**ABOUT THIS TASK**.
Can you echo every line of the listing below word for word, leaving the pictures out of your reply?

**RECORDS SUPPLIED**.
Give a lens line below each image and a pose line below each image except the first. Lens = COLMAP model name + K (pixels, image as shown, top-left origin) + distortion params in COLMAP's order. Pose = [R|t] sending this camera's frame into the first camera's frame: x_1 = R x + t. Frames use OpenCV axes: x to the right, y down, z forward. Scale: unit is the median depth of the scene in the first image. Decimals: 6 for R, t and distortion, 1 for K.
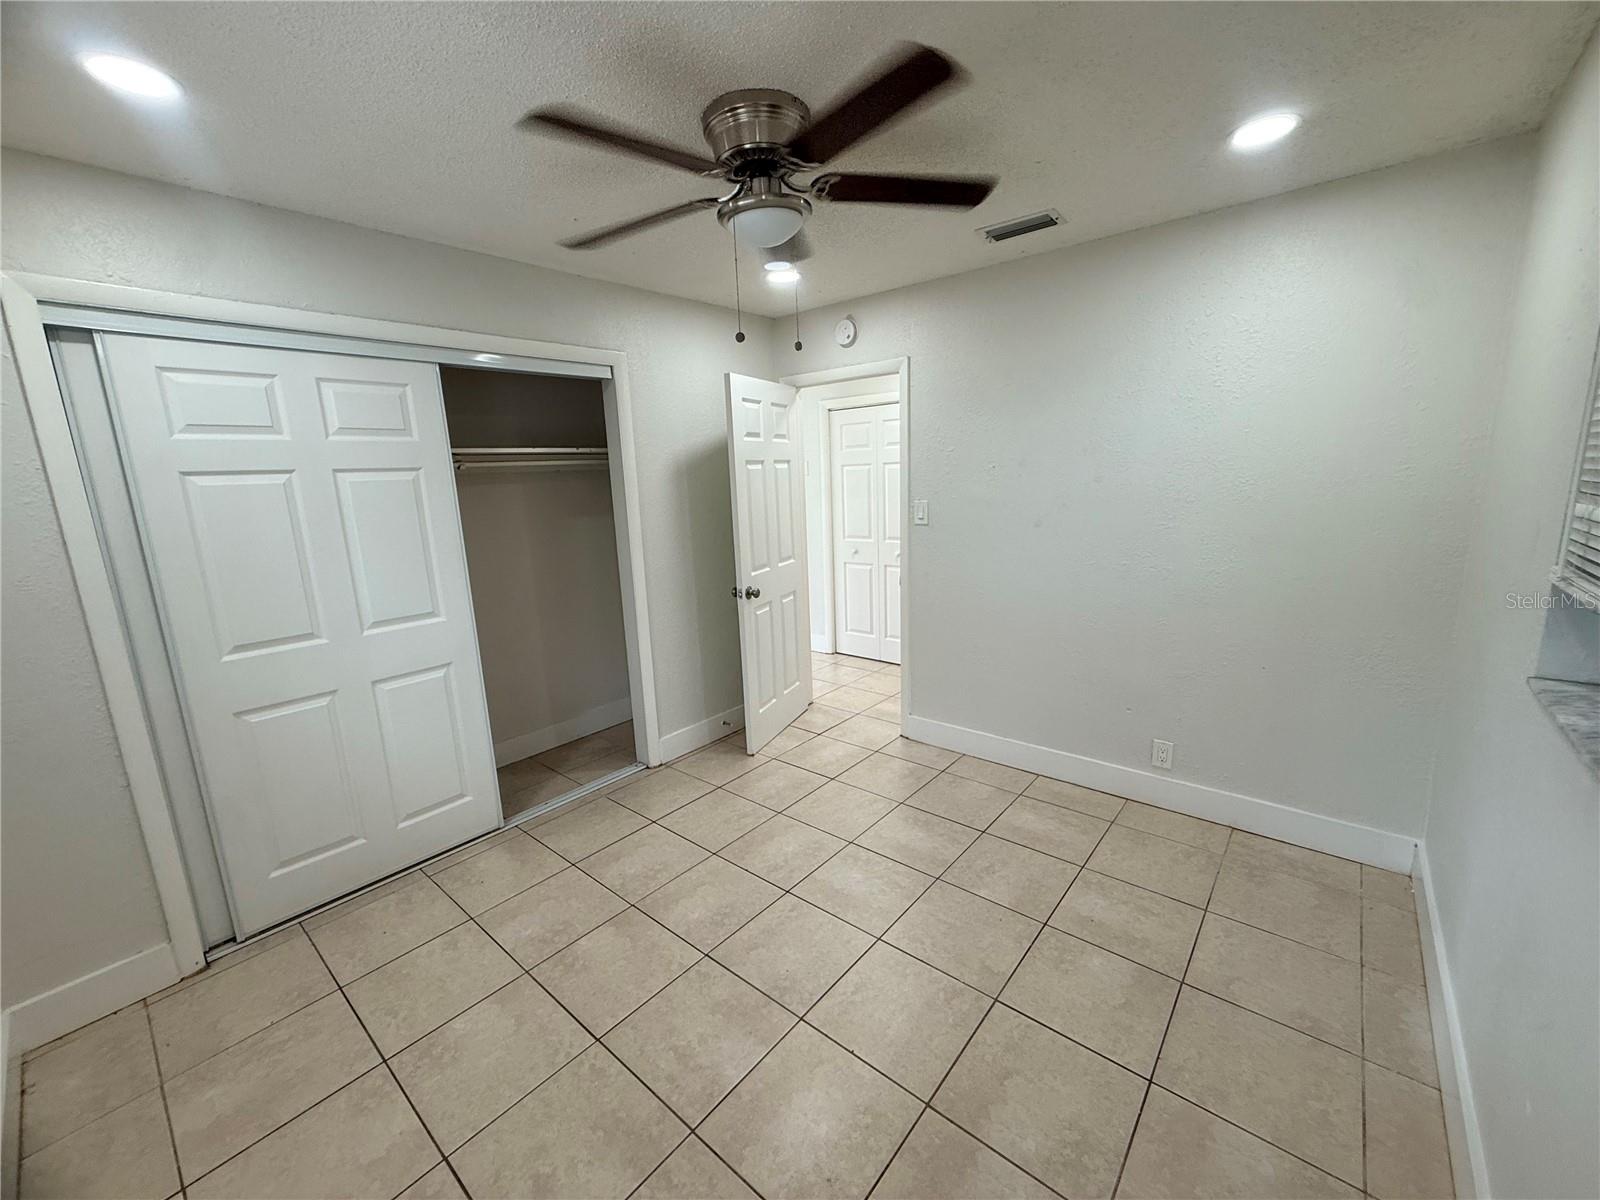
lens RADIAL K [[637.7, 0, 797.2], [0, 637.7, 599.7], [0, 0, 1]] dist [0.001505, 0.000100]
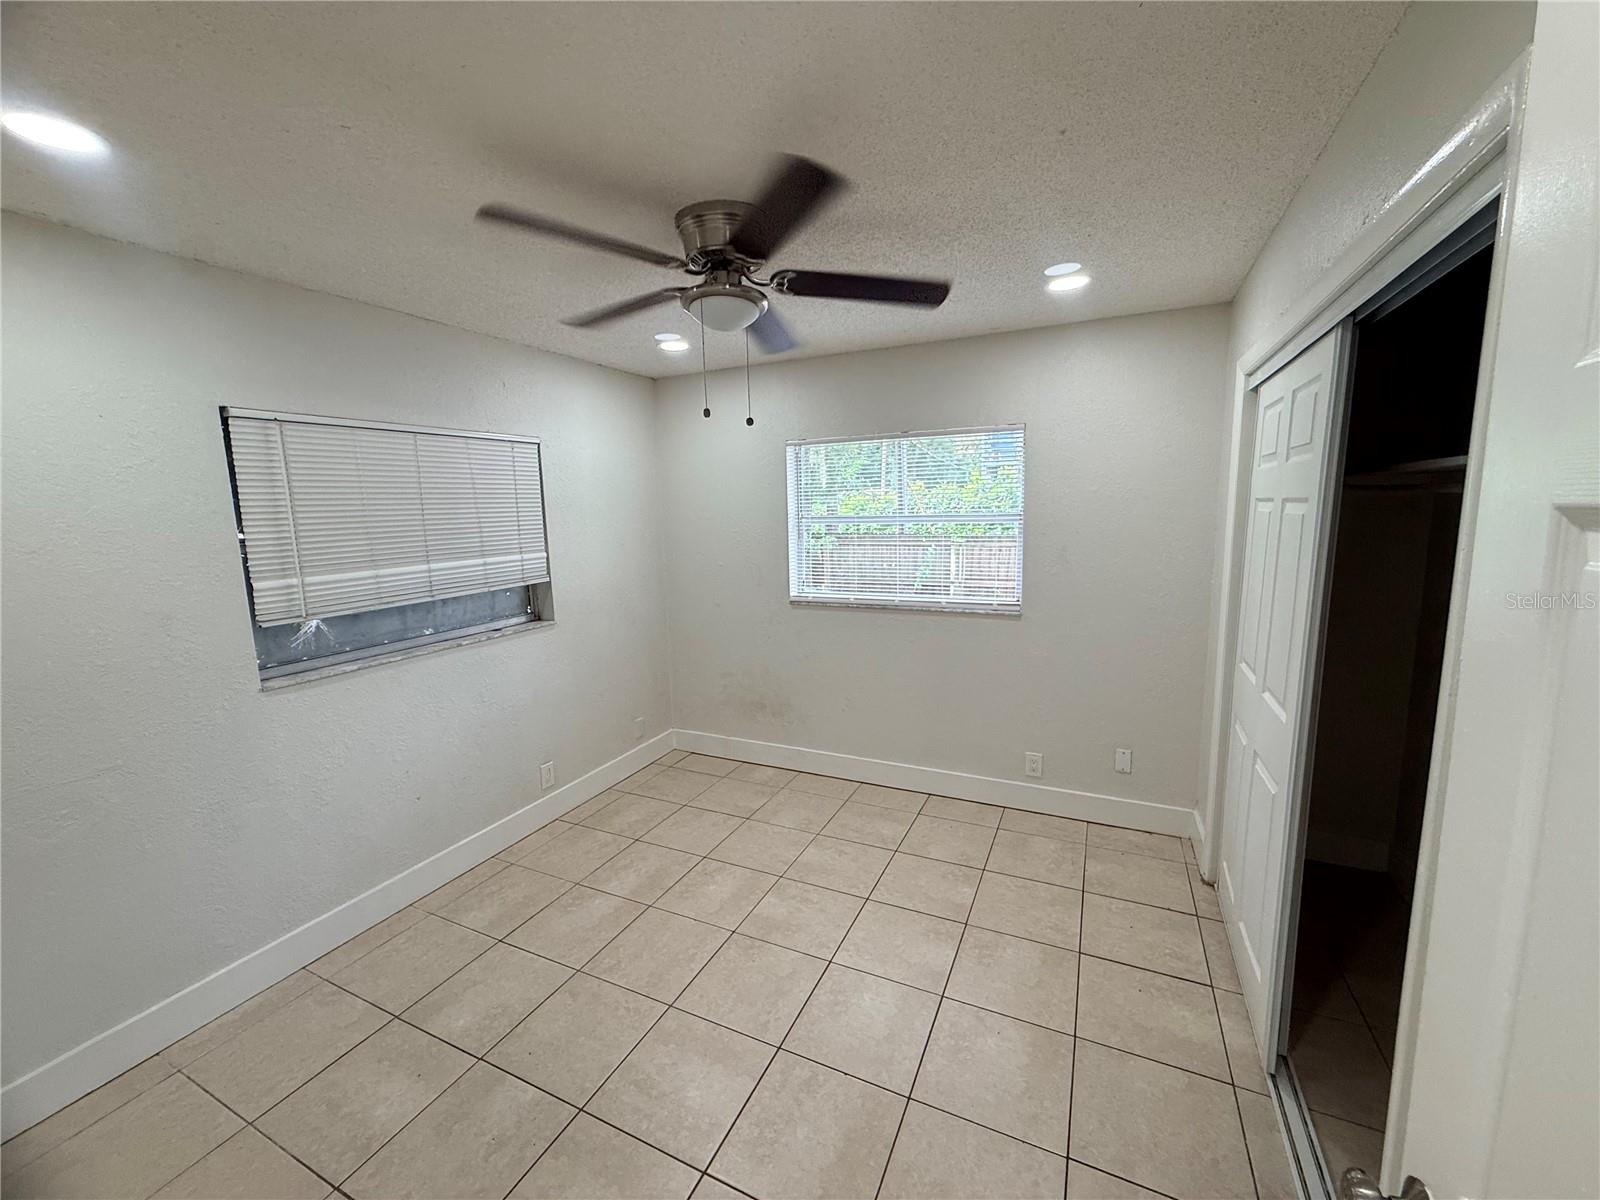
lens RADIAL K [[637.7, 0, 797.4], [0, 637.7, 602.9], [0, 0, 1]] dist [0.001505, 0.000100]
pose [[-0.965015, 0.102816, -0.241195, 0.097245], [0.014926, 0.939958, 0.340963, -0.339196], [0.261769, 0.325434, -0.908608, 1.503051]]
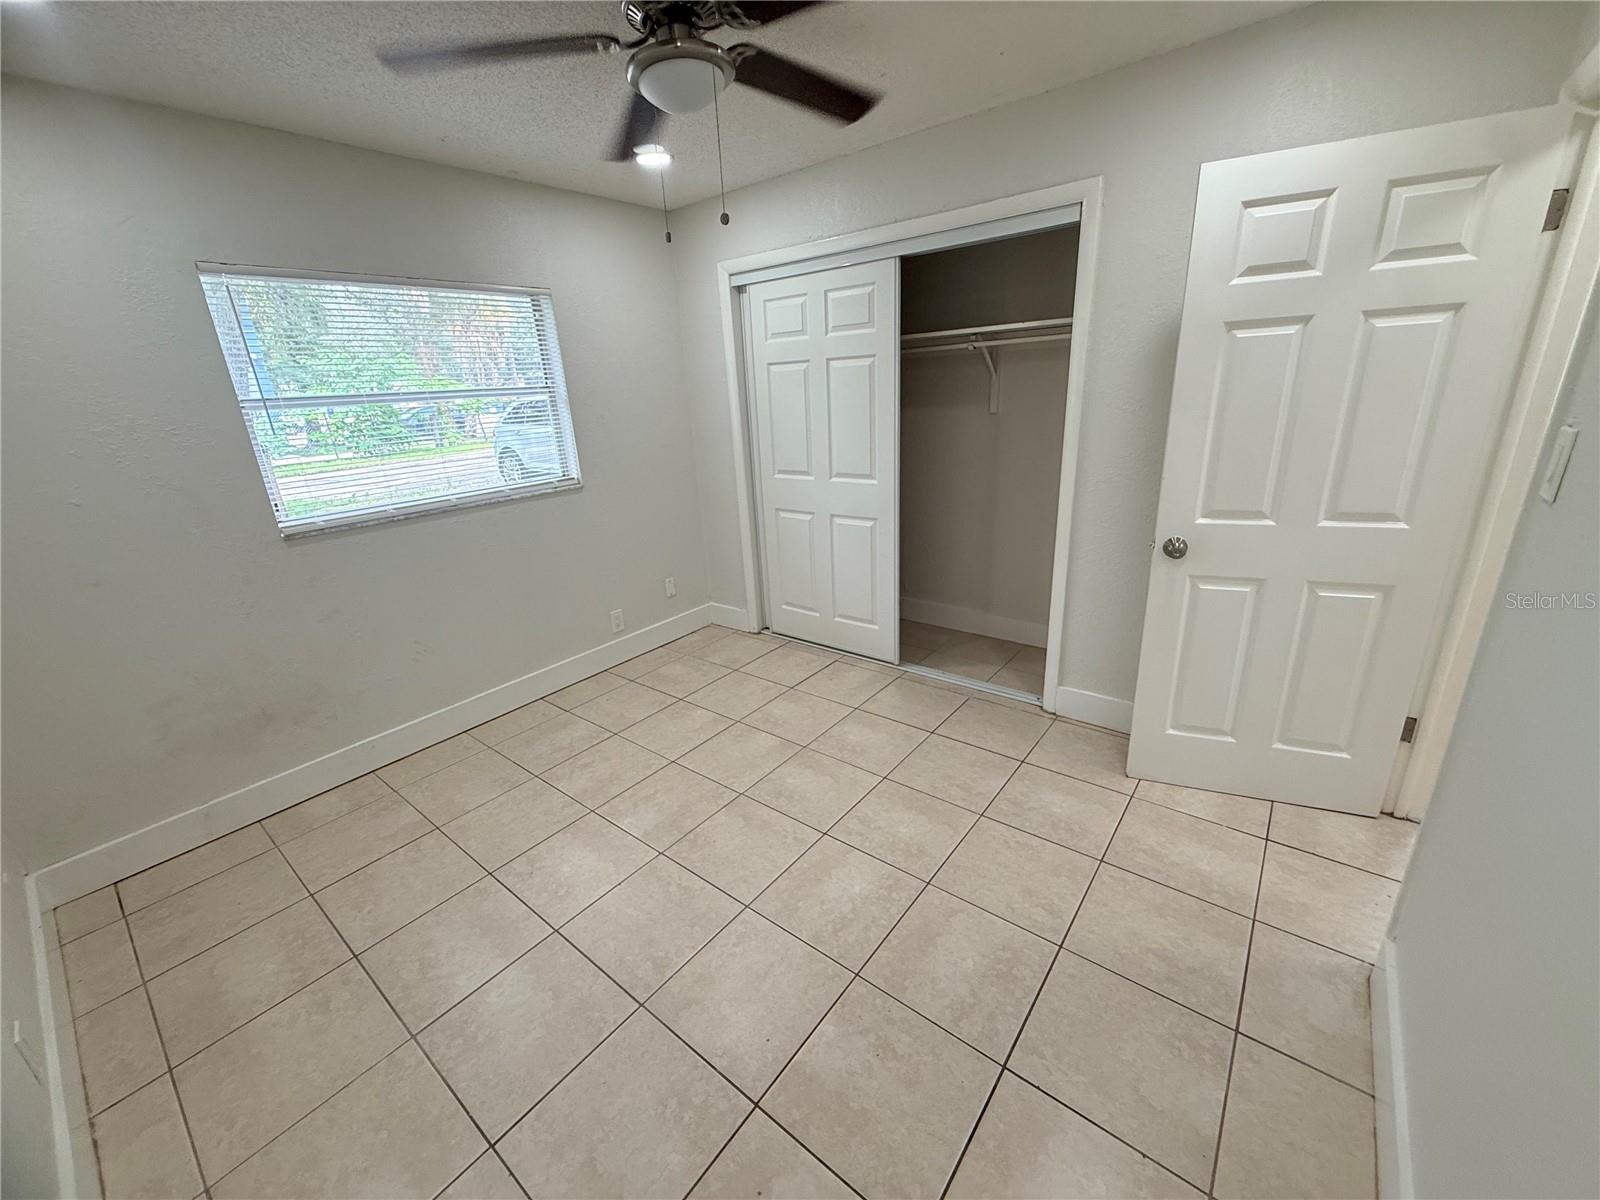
lens RADIAL K [[637.7, 0, 794.9], [0, 637.7, 600.4], [0, 0, 1]] dist [0.001505, 0.000100]
pose [[0.031203, 0.362923, -0.931296, 0.711929], [-0.140212, 0.924126, 0.355431, -0.184899], [0.989630, 0.119488, 0.079722, 0.808036]]
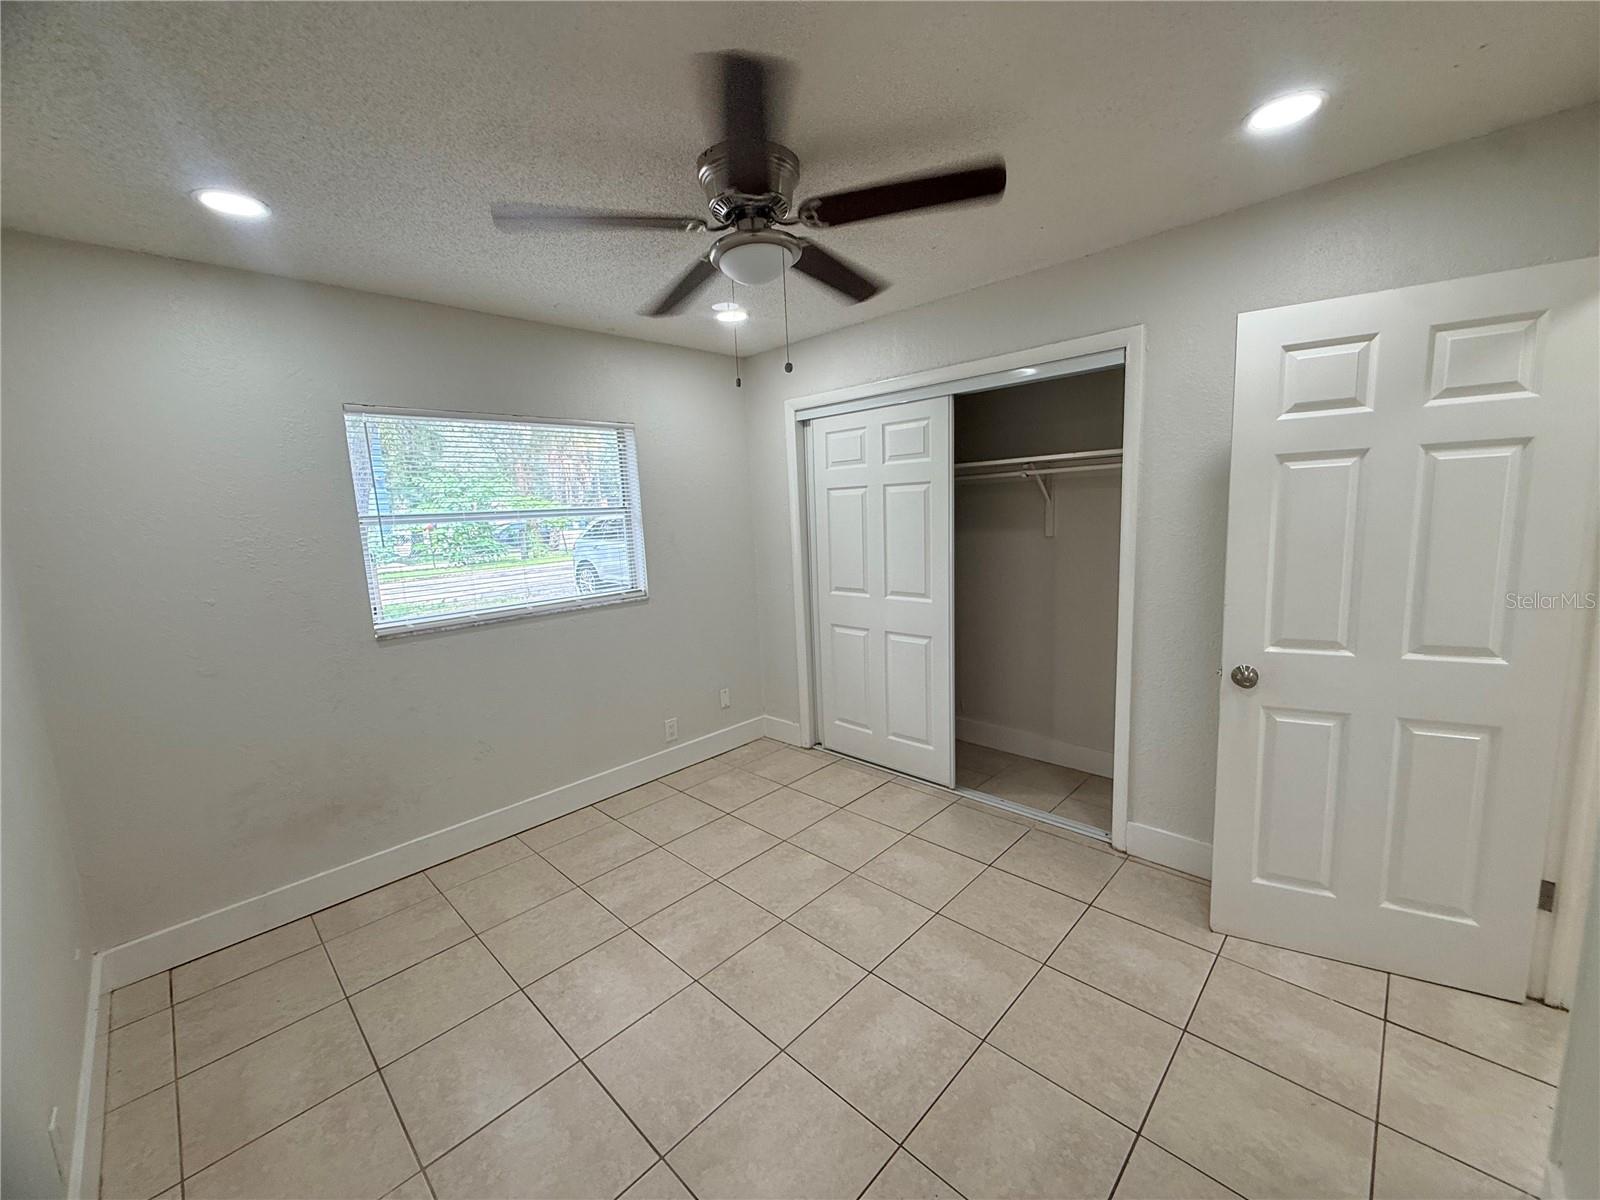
lens RADIAL K [[637.7, 0, 795.3], [0, 637.7, 601.7], [0, 0, 1]] dist [0.001505, 0.000100]
pose [[-0.067360, 0.193183, -0.978848, 0.726374], [-0.144982, 0.968768, 0.201170, -0.191430], [0.987139, 0.155466, -0.037248, 0.819575]]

**EXERCISE RESPONSE**.
Give a lens line below each image and a pose line below each image except the first. Lens = COLMAP model name + K (pixels, image as shown, top-left origin) + distortion params in COLMAP's order. Pose = [R|t] sending this camera's frame into the first camera's frame: x_1 = R x + t. Frames use OpenCV axes: x to the right, y down, z forward. Scale: unit is the median depth of the scene in the first image. Decimals: 6 for R, t and distortion, 1 for K.
lens RADIAL K [[637.7, 0, 797.2], [0, 637.7, 599.7], [0, 0, 1]] dist [0.001505, 0.000100]
lens RADIAL K [[637.7, 0, 797.4], [0, 637.7, 602.9], [0, 0, 1]] dist [0.001505, 0.000100]
pose [[-0.965015, 0.102816, -0.241195, 0.097245], [0.014926, 0.939958, 0.340963, -0.339196], [0.261769, 0.325434, -0.908608, 1.503051]]
lens RADIAL K [[637.7, 0, 794.9], [0, 637.7, 600.4], [0, 0, 1]] dist [0.001505, 0.000100]
pose [[0.031203, 0.362923, -0.931296, 0.711929], [-0.140212, 0.924126, 0.355431, -0.184899], [0.989630, 0.119488, 0.079722, 0.808036]]
lens RADIAL K [[637.7, 0, 795.3], [0, 637.7, 601.7], [0, 0, 1]] dist [0.001505, 0.000100]
pose [[-0.067360, 0.193183, -0.978848, 0.726374], [-0.144982, 0.968768, 0.201170, -0.191430], [0.987139, 0.155466, -0.037248, 0.819575]]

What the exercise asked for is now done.